|Home | About | Journals | Submit | Contact Us | Français|
The EMBL Nucleotide Sequence Database (http://www.ebi.ac.uk/embl) at the EMBL European Bioinformatics Institute, UK, offers a large and freely accessible collection of nucleotide sequences and accompanying annotation. The database is maintained in collaboration with DDBJ and GenBank. Data are exchanged between the collaborating databases on a daily basis to achieve optimal synchrony. Webin is the preferred tool for individual submissions of nucleotide sequences, including Third Party Annotation, alignments and bulk data. Automated procedures are provided for submissions from large-scale sequencing projects and data from the European Patent Office. In 2006, the volume of data has continued to grow exponentially. Access to the data is provided via SRS, ftp and variety of other methods. Extensive external and internal cross-references enable users to search for related information across other databases and within the database. All available resources can be accessed via the EBI home page at http://www.ebi.ac.uk/. Changes over the past year include changes to the file format, further development of the EMBLCDS dataset and developments to the XML format.
The EMBL Nucleotide Sequence Database is the European node of the International Nucleotide Sequence Database Collaboration (INSDC, http://www.insdc.org/) between DDBJ (1), EMBL and GenBank (2). The collaborative aim is to collect and present nucleotide sequence and annotation as comprehensively as possible.
The EMBL Nucleotide Sequence Database (EMBL) is maintained at the European Bioinformatics Institute, which hosts several other core biological databases (3).
The main goal of the EMBL Nucleotide Sequence Database is to accept, process and make freely available sequence data from individual researchers, research groups and the European Patent Office (EPO). Collected nucleotide sequences and accompanying annotation are made available via the EBI Sequence Retrieval System (SRS), ftp, web services and similarity search tools.
EMBL database releases, with accompanying release notes, are produced quarterly.
The database is presented as individual entries, each carrying sequence or information on sequence construction, submission information (submission and update dates, version numbers and submitter details), literature citations and annotation in the form of a feature table. Full details of database flatfile format are available in the user manual. Details of feature table format are available in the INSDC Feature Table Definition. Data are also presented in XML formats via the web tools, dbfetch and ftp.
Each entry in the database belongs to one of the several entry types, which differ in either data format or handling of data by the database. Entry types include standard (STD), constructed (CON), third party annotation (TPA), whole genome shotgun (WGS), annotated constructed (ANN) and mass genome annotation library (MGA). New entry types are created as new types of data arrive at the database.

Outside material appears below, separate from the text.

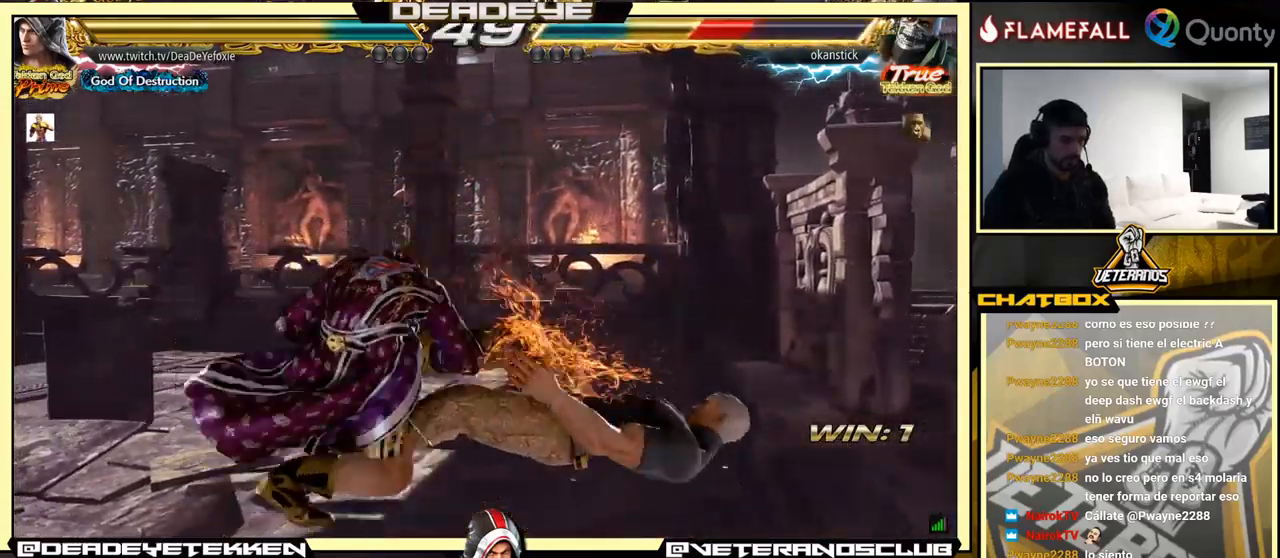
{"buttons": [], "left_stick": "center", "events": [[34, "left_stick", "center"]]}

Over the past year, the size of the EMBL Nucleotide Sequence Database has increased from 58.7 million entries in Release 84, September 2005 to 80.5 million entries in Release 88, September 2006, of which 18 million entries are WGS data. The WGS entries now account for >50% of the nucleotide content of the database—80.3 Gbp out of 146.5 Gbp in September 2006. There are now over 260000 organisms represented in the database.
During the last year, an important EMBL flatfile format change was completed and there were further developments to XML formats, XML distribution and tools and the TPA dataset.
EMBL database submission procedures are briefly described below. Full details of procedures are available at http://www.ebi.ac.uk/embl/Submission/
Webin is the preferred submission system for nucleotide sequence and biological annotation. Webin has been designed to allow rapid submission of single, multiple or very large numbers of sequences (bulk data) and is available at http://www.ebi.ac.uk/embl/Submission/webin.html. Bulk data submission in the fasta format is possible via Webin, where the fasta format is sufficient to describe all differences between submitted entries in terms of sequence and annotation fields.
TPA submissions are accepted via Webin; a modification of Webin is also available that is able to accept alignment submissions for inclusion into the EMBL-Align dataset (4). This service is available at http://www.ebi.ac.uk/embl/Submission/align_top.html.
Database entries produced at sequencing sites can be deposited and updated directly by the submitters using FTP or email. Groups producing and updating large volumes of genome sequence data, including WGS, over an extended period of time are advised to contact the database at ku.ca.ibe@sbusatad.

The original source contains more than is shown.